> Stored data
**********

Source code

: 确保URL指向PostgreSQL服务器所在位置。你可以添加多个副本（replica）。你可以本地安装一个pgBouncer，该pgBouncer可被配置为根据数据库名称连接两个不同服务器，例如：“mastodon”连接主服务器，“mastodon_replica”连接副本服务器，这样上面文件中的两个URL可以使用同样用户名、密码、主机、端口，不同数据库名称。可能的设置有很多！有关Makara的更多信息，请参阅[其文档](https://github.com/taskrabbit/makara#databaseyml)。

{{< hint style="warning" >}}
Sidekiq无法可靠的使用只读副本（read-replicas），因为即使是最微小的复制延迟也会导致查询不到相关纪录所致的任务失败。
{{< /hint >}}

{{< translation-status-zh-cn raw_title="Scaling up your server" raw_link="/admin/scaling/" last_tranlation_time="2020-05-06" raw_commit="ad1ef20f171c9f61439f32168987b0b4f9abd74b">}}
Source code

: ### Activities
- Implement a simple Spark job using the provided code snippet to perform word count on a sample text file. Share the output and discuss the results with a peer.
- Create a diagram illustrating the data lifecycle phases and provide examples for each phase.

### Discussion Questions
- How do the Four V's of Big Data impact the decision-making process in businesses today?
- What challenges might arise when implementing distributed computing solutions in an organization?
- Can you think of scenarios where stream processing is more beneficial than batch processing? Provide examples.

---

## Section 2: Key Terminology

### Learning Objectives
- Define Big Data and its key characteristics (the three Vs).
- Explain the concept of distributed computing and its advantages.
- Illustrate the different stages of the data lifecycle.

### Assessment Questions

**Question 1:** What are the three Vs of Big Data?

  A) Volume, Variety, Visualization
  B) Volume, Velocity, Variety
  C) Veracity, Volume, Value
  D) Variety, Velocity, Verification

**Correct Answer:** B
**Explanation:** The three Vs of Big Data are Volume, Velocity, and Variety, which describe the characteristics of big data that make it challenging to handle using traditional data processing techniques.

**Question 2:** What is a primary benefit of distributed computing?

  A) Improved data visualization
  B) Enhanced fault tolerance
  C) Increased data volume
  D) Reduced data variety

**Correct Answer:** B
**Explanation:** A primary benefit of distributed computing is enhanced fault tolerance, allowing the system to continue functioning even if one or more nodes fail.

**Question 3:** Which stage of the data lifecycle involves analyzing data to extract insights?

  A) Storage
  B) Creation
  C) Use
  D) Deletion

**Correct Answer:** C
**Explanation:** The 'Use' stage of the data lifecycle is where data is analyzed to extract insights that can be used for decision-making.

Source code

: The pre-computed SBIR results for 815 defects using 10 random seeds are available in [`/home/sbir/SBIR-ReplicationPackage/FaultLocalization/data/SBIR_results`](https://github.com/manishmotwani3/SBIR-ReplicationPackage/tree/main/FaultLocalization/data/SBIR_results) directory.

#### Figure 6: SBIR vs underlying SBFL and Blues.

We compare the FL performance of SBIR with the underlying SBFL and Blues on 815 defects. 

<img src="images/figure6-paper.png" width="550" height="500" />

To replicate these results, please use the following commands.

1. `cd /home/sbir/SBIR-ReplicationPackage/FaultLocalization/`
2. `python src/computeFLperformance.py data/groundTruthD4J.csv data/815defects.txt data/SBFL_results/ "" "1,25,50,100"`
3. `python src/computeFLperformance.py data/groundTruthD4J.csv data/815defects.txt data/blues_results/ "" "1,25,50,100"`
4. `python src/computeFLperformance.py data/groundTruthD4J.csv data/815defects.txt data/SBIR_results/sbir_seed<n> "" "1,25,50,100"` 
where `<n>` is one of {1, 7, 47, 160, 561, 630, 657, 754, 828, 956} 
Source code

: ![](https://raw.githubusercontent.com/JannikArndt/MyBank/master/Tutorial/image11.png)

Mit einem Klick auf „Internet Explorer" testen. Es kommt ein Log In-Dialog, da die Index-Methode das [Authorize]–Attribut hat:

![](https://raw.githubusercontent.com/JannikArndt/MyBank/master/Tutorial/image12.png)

**********

> Task to complete
Identify every line in the records above that contains the word "benefit", and copy each such line.

> Answer to the exercise
**Question 2:** What is a primary benefit of distributed computing?
**Explanation:** A primary benefit of distributed computing is enhanced fault tolerance, allowing the system to continue functioning even if one or more nodes fail.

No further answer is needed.